While helping a colleague out with a blog post it was suggested that I should publish it on a Tuesday. No rationale was given so naturally I wondered if I could provide one using data. The data would have to come from R-bloggers. This is a great resource for reading blog posts about R (and related topics) and they also provide a daily newsletter with a link to the blog posts from that day. At the time the newsletter seemed the easiest way to collect data 1. All I needed to do now is extract the data from my Gmail account.
Therein lies the problem as I want to avoid querying the Gmail server (it wouldn’t make it easy to reproduce). Fortunately, Google have made it easy to download your data (thanks to the Google Data Liberation Front) through Google Takeout. Unfortunately, all the e-mails are exported in the mbox format. Although this is a plain text-based format it would take some effort to write a parser in R, something I wasn’t willing to do. And then came along Python, which has a built-in mbox-parser in the mailbox module.
Using reticulate I extracted the necessary information from each e-mail.
# import the module mailbox <- import("mailbox") # use the mbox function to open a file connection cnx <- mailbox$mbox("rblogs_box.mbox") # the messages are stored as key/value pairs # in this case they are indexed by an integer id message <- cnx$get_message(10L) # each message has a number of fields with meta-data message$get("Date")
##  "Mon, 12 Dec 2016 23:56:19 +0000"
##  "[R-bloggers] Building Shiny App exercises part 1 (and 7 more aRticles)"
And there we have it! I just read an e-mail from an mbox-file with very little effort.

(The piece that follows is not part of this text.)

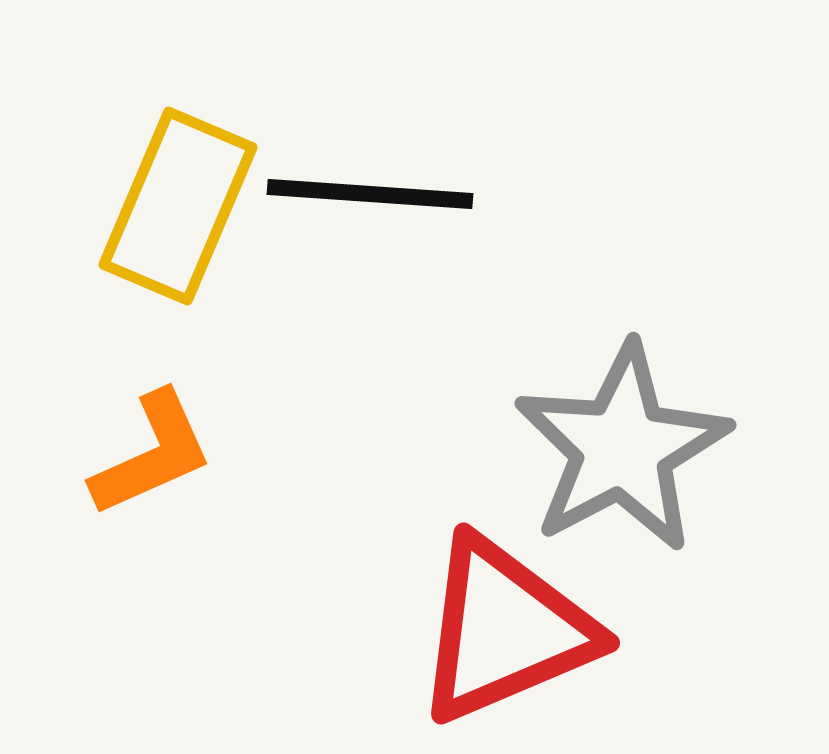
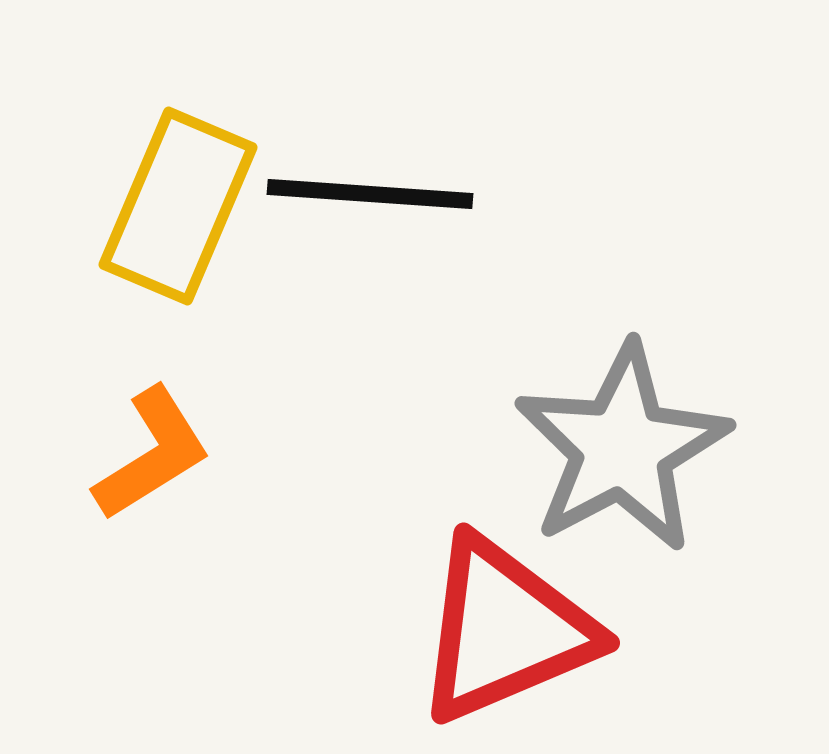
orange L-shape: rotated 8 degrees counterclockwise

Of course, I will need to do this for all messages, so I wrote a function to help me. And because we’re living in the Age of R I placed this function in an R package. You can find it on the MangoTheCat github repo, it is called mailman.
To publish or not to publish?
I have yet to provide a rationale for publishing a blog post on a particular day so let’s quickly get to it. With the package all sorted I can now call the function
mailman::read_messages to get a
tibble with everything I need.
We can extract the number of blogposts on a particular date from the subject of each e-mail. Aggregating that to the day of the week will then give us a good overview of which day is popular.

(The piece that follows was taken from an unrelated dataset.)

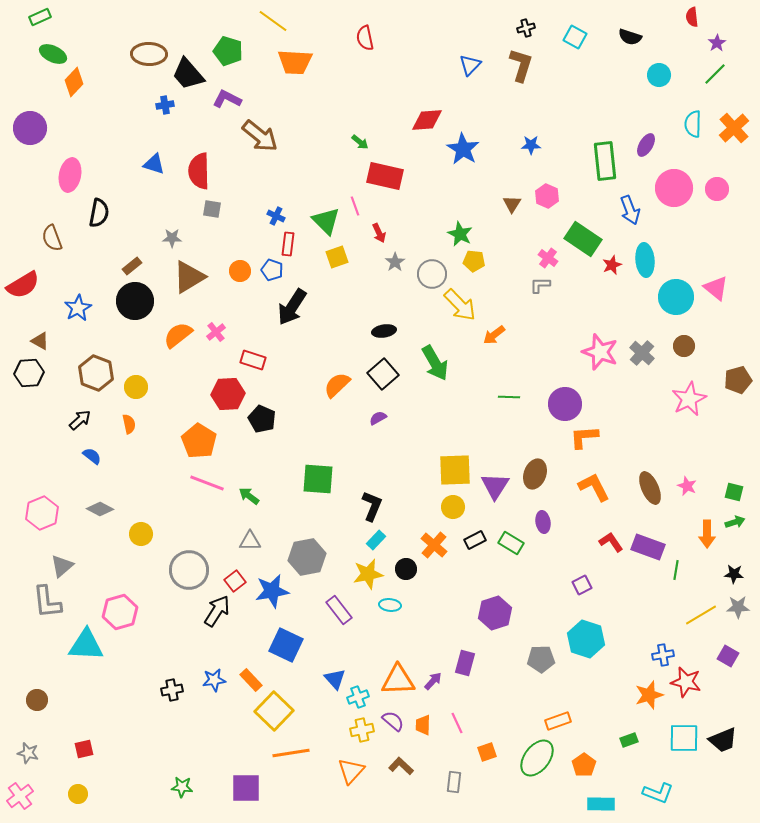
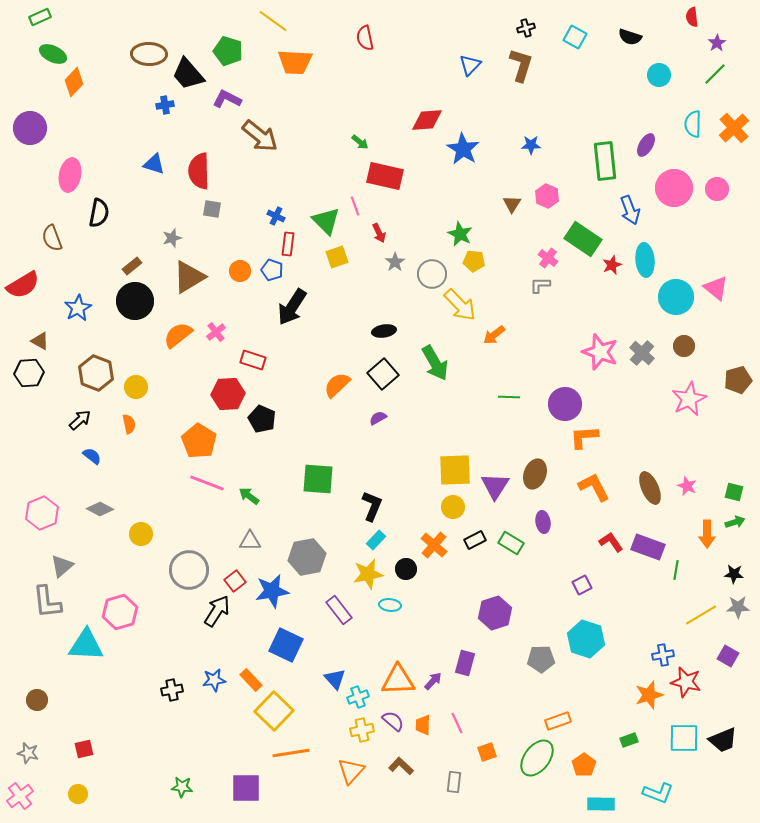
gray star at (172, 238): rotated 18 degrees counterclockwise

library(dplyr) library(mailman) library(lubridate) library(stringr) messages <- read_messages("rblogs_box.mbox", type="mbox") %>% mutate(Date = as.POSIXct(Date, format="%a, %d %b %Y %H:%M:%S %z"), Day_of_Week = wday(Date, label=TRUE, abbr=TRUE), Number_Articles = str_extract(Subject, "[0-9](?=[\\n]* more aRticles)"), # Whenever a regex works you feel like a superhero! Number_Articles = as.numeric(Number_Articles) + 1, # Ok, sometimes it doesn't work but you're still a hero for trying! Number_Articles = ifelse(is.na(Number_Articles), 1, Number_Articles)) %>% select(Date, Day_of_Week, Number_Articles)
Judging by the graph, weekends would be a good time to publish a blog post as there is less competition. Then again, not many people might read blog posts on the weekend. The next candidate would then be Monday which has the lowest average among the weekdays. Coming back to my original quest, I can conclude that publishing on a Tuesday is not the best option.
In my opinion, the reticulate package is a ground-breaking development. It allows me to combine the good parts of R with the good parts of Python (it’s already in use by the tensorflow and keras packages). Also, it allows the data science community to collaborate more easily and focus our energy on getting things done. This is the future, this is R and Python (Rython? PRython? PyR?).